Regression - West & Ogden: This applet allows you to see the influence of points with high leverage on the regression equation. It is limited to four points and then one that you add. The regression equation and value of r is given in black for the original four points and then the new equation and correlation coefficient are given in red for the five points once you click and add one. Click on different spots on the graph and see how points close to the line don't make much difference, but values away from the line, especially those towards the maximum or minimum x values, exert a lot of leverage.
Linear Regression - Stanton: Start clicking on the graph on the left and it will add a regression line for you. The green lines drawn between the points and the lines are the residuals and a graph of residuals vs x values are given on the graph to the right. Try making several patterns and notice how the residuals look. If the data has a nice linear pattern, then the residuals should look random. Now try making an exponential or quadratic curve and notice the patterns that appear in the residuals.

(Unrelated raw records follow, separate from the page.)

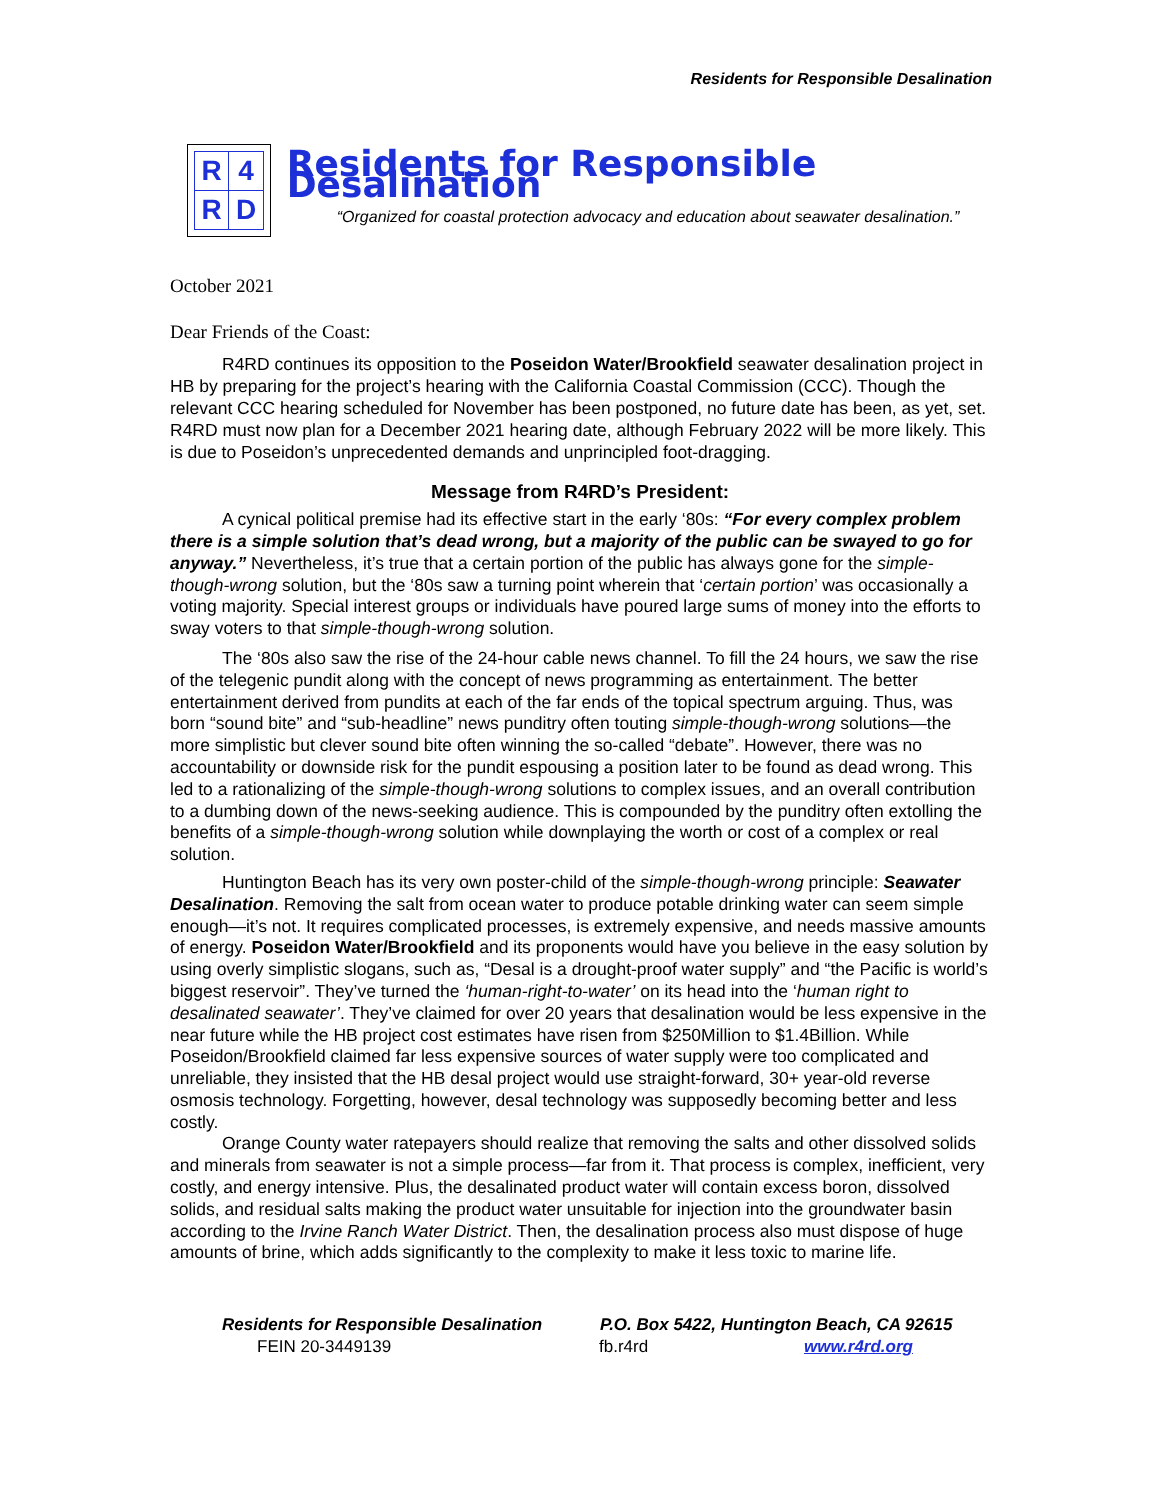Residents for Responsible Desalination
| R | 4 |
| R | D |
Residents for Responsible Desalination
“Organized for coastal protection advocacy and education about seawater desalination.”
October 2021
Dear Friends of the Coast:
R4RD continues its opposition to the Poseidon Water/Brookfield seawater desalination project in HB by preparing for the project’s hearing with the California Coastal Commission (CCC). Though the relevant CCC hearing scheduled for November has been postponed, no future date has been, as yet, set. R4RD must now plan for a December 2021 hearing date, although February 2022 will be more likely. This is due to Poseidon’s unprecedented demands and unprincipled foot-dragging.
Message from R4RD’s President:
A cynical political premise had its effective start in the early ‘80s: “For every complex problem there is a simple solution that’s dead wrong, but a majority of the public can be swayed to go for anyway.” Nevertheless, it’s true that a certain portion of the public has always gone for the simple-though-wrong solution, but the ‘80s saw a turning point wherein that ‘certain portion’ was occasionally a voting majority. Special interest groups or individuals have poured large sums of money into the efforts to sway voters to that simple-though-wrong solution.
The ‘80s also saw the rise of the 24-hour cable news channel. To fill the 24 hours, we saw the rise of the telegenic pundit along with the concept of news programming as entertainment. The better entertainment derived from pundits at each of the far ends of the topical spectrum arguing. Thus, was born “sound bite” and “sub-headline” news punditry often touting simple-though-wrong solutions—the more simplistic but clever sound bite often winning the so-called “debate”. However, there was no accountability or downside risk for the pundit espousing a position later to be found as dead wrong. This led to a rationalizing of the simple-though-wrong solutions to complex issues, and an overall contribution to a dumbing down of the news-seeking audience. This is compounded by the punditry often extolling the benefits of a simple-though-wrong solution while downplaying the worth or cost of a complex or real solution.
Huntington Beach has its very own poster-child of the simple-though-wrong principle: Seawater Desalination. Removing the salt from ocean water to produce potable drinking water can seem simple enough—it’s not. It requires complicated processes, is extremely expensive, and needs massive amounts of energy. Poseidon Water/Brookfield and its proponents would have you believe in the easy solution by using overly simplistic slogans, such as, “Desal is a drought-proof water supply” and “the Pacific is world’s biggest reservoir”. They’ve turned the ‘human-right-to-water’ on its head into the ‘human right to desalinated seawater’. They’ve claimed for over 20 years that desalination would be less expensive in the near future while the HB project cost estimates have risen from $250Million to $1.4Billion. While Poseidon/Brookfield claimed far less expensive sources of water supply were too complicated and unreliable, they insisted that the HB desal project would use straight-forward, 30+ year-old reverse osmosis technology. Forgetting, however, desal technology was supposedly becoming better and less costly.
Orange County water ratepayers should realize that removing the salts and other dissolved solids and minerals from seawater is not a simple process—far from it. That process is complex, inefficient, very costly, and energy intensive. Plus, the desalinated product water will contain excess boron, dissolved solids, and residual salts making the product water unsuitable for injection into the groundwater basin according to the Irvine Ranch Water District. Then, the desalination process also must dispose of huge amounts of brine, which adds significantly to the complexity to make it less toxic to marine life.
Residents for Responsible Desalination P.O. Box 5422, Huntington Beach, CA 92615
FEIN 20-3449139 fb.r4rd www.r4rd.org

Regression by Eye - Lane (also under Correlation): Try to guess the correlation (five choices are given). Click "Show r" to find out if you're right. Then try to draw the line that best fits the data by clicking and dragging the mouse to create the line. The Mean Square Error (MSE) is shown and is a measure of how well the line fits the data. The smaller the mean square error, the better your line. You can ask it to show you the minimum MSE as a target and when you think you've gotten as good as you can get, click the box and see what the actual regression line is.

Additional Resources and Demonstrations

Virtual Laboratory in Probability and Statistics - Siegrist: This site at the University of Alabama, Huntsville, has integrated explanations and applications to many topics in statistics.
Project InterActivate - Shodor Educational Foundation: This site has more than just statistical applications and simulations. There are activities and tools for the students and most contain explanations and questions to ask. Many of these are geared for younger ages.
MathTools - Math Forum: This site contains a database of applications, tools, lesson plans, discussions, and stories for most areas of mathematics.